I could see he was tiring and left him to nap, knowing when he woke up it might all be gone, and he’d never know me as his “lad” ever again.

R.C. Murphy, @RCMurphy

He couldn’t have been more than ten years old.

Ten years spent living in fear that one day his parents wouldn’t be able to shelter him from the civil war tearing the country in half. Ten years with his nose pressed into comic books, hoping the fantasy worlds within would suck him in, keep him safe.

Ten short years on the earth. It wasn’t enough.

The lad’s blood snaked around the cobblestones. Tiny rivers of red raced down the hillside. He never had a chance. The gunman had too much training, knew all too well what the cost to his person would be if he failed in his mission. “Make an example of the fence sittin’ cowards,” they said. And he did.

A mother’s screams cut through the ringing pain left after the volley of gunfire. Her tears fell into the rivers of red and were carried off.
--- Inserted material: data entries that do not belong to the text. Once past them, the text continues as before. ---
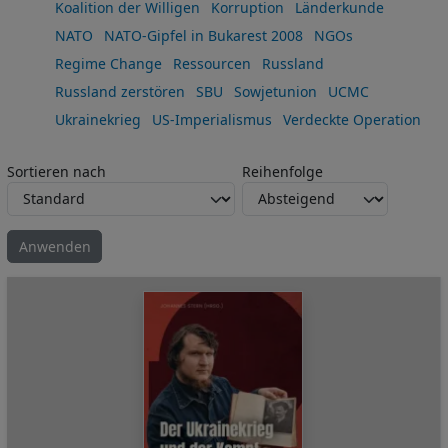
Koalition der Willigen
Korruption
Länderkunde
NATO
NATO-Gipfel in Bukarest 2008
NGOs
Regime Change
Ressourcen
Russland
Russland zerstören
SBU
Sowjetunion
UCMC
Ukrainekrieg
US-Imperialismus
Verdeckte Operation
Sortieren nach
Reihenfolge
She scooped up the boy. Held him close. Provided the shelter she should have only minutes before bullets tore his small body apart. He was naught but another victim of war that would be forgotten by its leaders but forever remembered by family.

Tony Noland, @TonyNoland

Her heels clicked on the hard floor. The post-industrial, pre-apocalypse feel of the clinic was everywhere, a purposeful design decision whose purpose was lost on me. They’d eschewed marble floors for polished concrete, brushed titanium fittings for gray, ultra-high density polylacticacetate plastic with a matte finish, skipped LEDs for phosphor-coated squares of poplar.
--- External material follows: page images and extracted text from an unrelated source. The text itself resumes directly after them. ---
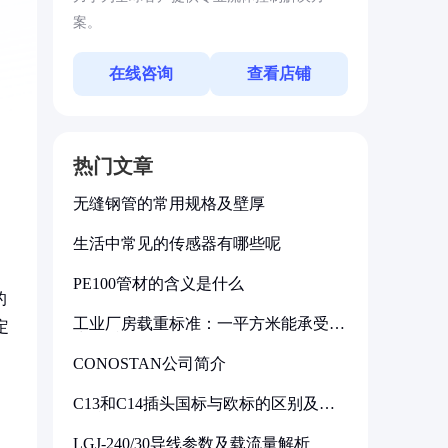
案。
在线咨询
查看店铺
热门文章
无缝钢管的常用规格及壁厚
生活中常见的传感器有哪些呢
PE100管材的含义是什么
的
工业厂房载重标准：一平方米能承受多
定
少公斤
CONOSTAN公司简介
C13和C14插头国标与欧标的区别及其
标准解析
LGJ-240/30导线参数及载流量解析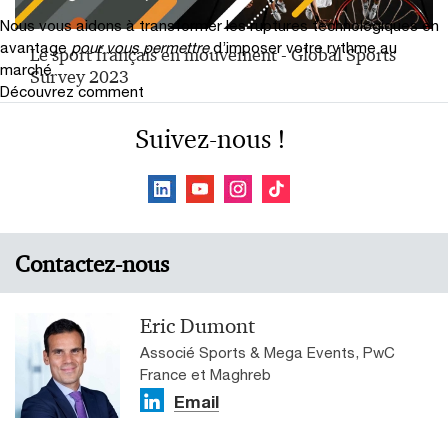
Nous vous aidons à transformer les ruptures technologiques en
avantage
pour vous permettre
d’imposer votre rythme au
Le sport français en mouvement - Global Sports
marché
Survey 2023
Découvrez comment
Suivez-nous !
Contactez-nous
Eric Dumont
Associé Sports & Mega Events, PwC
France et Maghreb
Email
She stopped in front of a display window, so he stopped, too.

“This one,” she said. “Are the eyes have extra functions, or are they just ocular?”

“Enhanced ocular, with pheromone-augmented hypnotics.”

“How old is he?”

“He’s just a lad, ma’am. Eight years old.”

She considered for a moment, then leaned in toward the glass. I could see that he was afraid of her, but he didn’t lean back. He let her come in close, matched her gaze with his own. After half a minute, she straightened.

“How long until he reached sexual maturity?”

The salesman consulted a chart on the clipboard. “There is some variability in this race model, but perhaps as little as two years, perhaps as long as five.”

She turned to leave. As she walked past me, she said, “Pay him. I’ll be at the club.”

Tauisha Nicole @shells2003

“Hey.”

I looked up and smiled at my grandpa, who sat next to me on the whicker sofa on the patio.

I smiled. “Hey, granddaddy.”

He placed his fingers to my cheeks, that were wet from my tears and sighed. “You know, eyes aren’t supposed to leak, love.”

I looked down and wiped at my face as he titled my face back up. “How can we fix this?”

“It’s Fred.”

He lifted a bushy brow. “Fred?”

Nodding, I continued, “He asked me to marry him. And-and I’m not…I’m not so sure…”

Grandpa nodded as though I told him everything he needed to know. He pulled me closer to his chest, allowing my head to rest against his beating heart. “You don’t know if he’s the one?”

I shook my head and released a shuddering sigh as my tears began to spill down my cheeks again.

We sat in companiable silence for a while as my tears soaked his shirt. When my nerves calmed down, Grandpa placed a gentle kiss on my forehead and said, “You know, when I was a lad and I met your grandmother, she was the most beautiful woman in the world. Still is, you know? And when a man meets such a woman, he does everything in his power to make her happy. It’s so hard to do, especially when one false step could make you lose her forever. And, when I asked her to marry me, she wasn’t so sure at first. She had to think over all we’d ever been through.”

I nodded and looked at Grandpa again. “What made her say yes?”

“Well, she remembered how whenever she needed me. Your grandma is a smart woman. She knew that no other man knew her favorite and least favorite color. No other man could make the foods she liked. Most importantly, no other man would care to keep her happy for the rest of her life. I became her happiness,” he smiled warmly, “and she stayed mine.”

I smiled, thinking of the ways Fred and I were always happy together. He was forever there for me, and he never showed signs of wanting to leave.

“Granddaddy, I don’t think I could live without him.”

Kissing my forehead again, he stood and said, “Then, you know what to do.”

Together, we walked back into the house.